Адрес Большая Якиманка, 45 остался и в биографии Осипа Мандельштама. Он и его молодая жена Надежда провели в этом доме зиму 1923 г. и первую половину 1924 г. Их жизнь на Якиманке была уединенной, небогатой событиями, но для поэта плодотворной.
Век. Известковый слой в крови больного сына
Твердеет. Спит Москва, как деревянный ларь,
И некуда бежать от века-властелина
В этом знаменитом стихотворении «1 января 1924 г.» в сложный и глубокий смысловой контекст вплетены и реалии старого Замоскворечья «переулочки, скворечни и застрехи». Самым ярким эпизодом того якиманского уединения стали, пожалуй, смерть и похороны Ленина, воспринятые поэтом как отлив океана Революции и предвестники дряхления века в атмосфере нового мещанства и бездуховности. Эти симптомы Мандельштам и впоследствии чутко улавливал в послереволюционном быте Замоскворечья. «Рядом со мной проживали суровые семьи трудящихся. Бог отказал этим людям в приветливости, которая все-таки украшает жизнь. Они угрюмо сцепились в страстно-потребительскую ассоциацию, обрывали причитающиеся им дни по стригущей талонной системе и улыбались, как будто произносили слово «повидло» И я благодарил свое рождение за то, что я лишь случайный гость Замоскворечья и в нем не проведу лучших своих лет» так уже в 1931 г. в очерке «Москва» О. Мандельштам писал о днях жизни на квартире юриста Д. Рысса в доме на Большой Полянке у Водоотводного канала. Но были у поэта здесь места, где он не чувствовал себя на чужбине.
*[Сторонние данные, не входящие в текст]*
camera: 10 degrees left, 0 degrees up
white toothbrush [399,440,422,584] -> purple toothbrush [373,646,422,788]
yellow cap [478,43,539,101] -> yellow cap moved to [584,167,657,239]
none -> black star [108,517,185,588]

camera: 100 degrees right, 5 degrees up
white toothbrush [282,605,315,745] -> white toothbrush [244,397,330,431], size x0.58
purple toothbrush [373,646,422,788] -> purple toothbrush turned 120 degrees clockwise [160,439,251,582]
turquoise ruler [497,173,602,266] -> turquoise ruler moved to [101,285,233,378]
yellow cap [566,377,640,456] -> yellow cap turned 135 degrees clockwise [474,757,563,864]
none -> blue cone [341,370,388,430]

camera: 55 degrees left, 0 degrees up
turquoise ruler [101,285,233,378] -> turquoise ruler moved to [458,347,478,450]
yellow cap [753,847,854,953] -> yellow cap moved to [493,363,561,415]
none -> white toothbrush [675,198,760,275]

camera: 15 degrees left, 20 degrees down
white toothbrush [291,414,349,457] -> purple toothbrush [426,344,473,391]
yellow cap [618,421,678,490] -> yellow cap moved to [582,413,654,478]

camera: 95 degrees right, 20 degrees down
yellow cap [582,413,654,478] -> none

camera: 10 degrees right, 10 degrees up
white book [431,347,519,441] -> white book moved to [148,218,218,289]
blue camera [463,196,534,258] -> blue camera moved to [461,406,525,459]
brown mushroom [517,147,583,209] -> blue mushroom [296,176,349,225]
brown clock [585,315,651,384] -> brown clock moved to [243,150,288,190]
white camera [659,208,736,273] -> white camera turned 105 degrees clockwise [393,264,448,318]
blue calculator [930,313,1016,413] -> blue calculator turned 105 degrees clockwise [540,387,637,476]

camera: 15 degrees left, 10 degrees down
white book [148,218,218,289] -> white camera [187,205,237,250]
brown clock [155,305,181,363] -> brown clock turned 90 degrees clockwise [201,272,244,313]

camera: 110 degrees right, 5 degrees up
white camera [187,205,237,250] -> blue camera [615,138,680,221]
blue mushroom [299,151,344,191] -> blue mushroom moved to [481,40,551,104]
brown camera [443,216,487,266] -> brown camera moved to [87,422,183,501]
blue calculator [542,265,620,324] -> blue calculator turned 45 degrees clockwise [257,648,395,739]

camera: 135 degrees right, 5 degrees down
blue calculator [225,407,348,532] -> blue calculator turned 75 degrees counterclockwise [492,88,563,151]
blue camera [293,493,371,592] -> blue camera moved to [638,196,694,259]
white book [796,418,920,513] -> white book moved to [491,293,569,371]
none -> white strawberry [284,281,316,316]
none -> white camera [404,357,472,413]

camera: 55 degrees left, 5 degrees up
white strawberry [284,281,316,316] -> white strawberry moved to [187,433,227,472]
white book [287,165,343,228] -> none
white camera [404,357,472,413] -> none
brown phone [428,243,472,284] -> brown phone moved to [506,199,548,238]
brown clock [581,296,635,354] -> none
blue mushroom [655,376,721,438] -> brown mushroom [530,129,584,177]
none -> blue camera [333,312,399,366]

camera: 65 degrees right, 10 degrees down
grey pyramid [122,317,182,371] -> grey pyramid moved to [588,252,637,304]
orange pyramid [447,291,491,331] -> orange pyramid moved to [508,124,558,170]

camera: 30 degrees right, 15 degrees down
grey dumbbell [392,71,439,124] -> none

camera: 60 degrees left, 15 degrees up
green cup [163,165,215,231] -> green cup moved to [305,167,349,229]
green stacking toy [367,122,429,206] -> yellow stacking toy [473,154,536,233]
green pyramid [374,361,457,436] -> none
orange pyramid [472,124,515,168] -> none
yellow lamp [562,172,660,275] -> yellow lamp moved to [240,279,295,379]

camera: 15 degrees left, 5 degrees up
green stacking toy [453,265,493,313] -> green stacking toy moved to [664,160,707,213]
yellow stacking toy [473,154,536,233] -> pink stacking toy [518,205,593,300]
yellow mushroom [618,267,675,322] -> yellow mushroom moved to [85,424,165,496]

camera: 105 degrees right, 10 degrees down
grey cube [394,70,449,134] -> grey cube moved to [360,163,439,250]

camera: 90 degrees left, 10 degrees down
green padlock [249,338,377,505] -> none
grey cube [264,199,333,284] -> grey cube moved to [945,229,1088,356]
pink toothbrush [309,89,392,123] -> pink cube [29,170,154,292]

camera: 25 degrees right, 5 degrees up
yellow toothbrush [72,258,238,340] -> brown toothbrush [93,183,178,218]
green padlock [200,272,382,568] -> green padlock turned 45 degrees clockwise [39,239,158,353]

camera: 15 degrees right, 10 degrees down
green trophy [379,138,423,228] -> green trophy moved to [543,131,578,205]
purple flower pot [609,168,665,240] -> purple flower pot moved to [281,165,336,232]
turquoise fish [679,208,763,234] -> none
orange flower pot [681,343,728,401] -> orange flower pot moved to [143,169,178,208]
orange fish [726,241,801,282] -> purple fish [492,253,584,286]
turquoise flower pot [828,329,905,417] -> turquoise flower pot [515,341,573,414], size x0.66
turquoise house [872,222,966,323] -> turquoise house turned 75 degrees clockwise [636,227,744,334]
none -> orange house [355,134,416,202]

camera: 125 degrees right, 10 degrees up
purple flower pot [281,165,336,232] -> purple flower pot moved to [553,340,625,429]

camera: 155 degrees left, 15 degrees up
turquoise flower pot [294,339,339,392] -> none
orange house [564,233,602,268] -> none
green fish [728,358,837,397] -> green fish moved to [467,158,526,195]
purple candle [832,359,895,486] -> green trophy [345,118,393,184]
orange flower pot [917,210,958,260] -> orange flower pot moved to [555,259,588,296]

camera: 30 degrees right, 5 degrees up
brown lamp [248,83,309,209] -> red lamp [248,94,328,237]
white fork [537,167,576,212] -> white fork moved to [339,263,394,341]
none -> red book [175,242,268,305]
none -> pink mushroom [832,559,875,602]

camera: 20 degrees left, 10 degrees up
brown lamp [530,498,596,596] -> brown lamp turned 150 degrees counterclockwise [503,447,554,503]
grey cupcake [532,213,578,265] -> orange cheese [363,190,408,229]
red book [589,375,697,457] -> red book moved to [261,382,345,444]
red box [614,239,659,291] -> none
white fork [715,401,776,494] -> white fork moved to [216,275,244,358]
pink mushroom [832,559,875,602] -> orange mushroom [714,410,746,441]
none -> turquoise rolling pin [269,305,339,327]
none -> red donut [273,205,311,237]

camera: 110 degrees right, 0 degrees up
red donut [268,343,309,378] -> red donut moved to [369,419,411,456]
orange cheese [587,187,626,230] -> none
Это и «грязно-розовый особняк» на Большой Якиманке, 22, увы, давно снесенный, где жил с семьей друг и персонаж его произведений биолог Б.С. Кузин, и квартира гостеприимной семьи Бруни на Большой Полянке, 44, и древние палаты на Берсеневке, где размещался Институт народов Востока, была, наконец, Москва-река с ее «светоговорильней», вольными и бодрыми ветрами Замоскворечье вызывало у Мандельштама, по-видимому, такие же двойственные чувства, как и сама Москва таинственный материк, неподвижное Срединное царство, пропитанное духом рабства, континентальная деспотия, враждебная гуманистической культуре Средиземноморья и одновременно последний осколок Античности, Третий Рим, территория пестрого цветущего многообразия, творческого хаоса.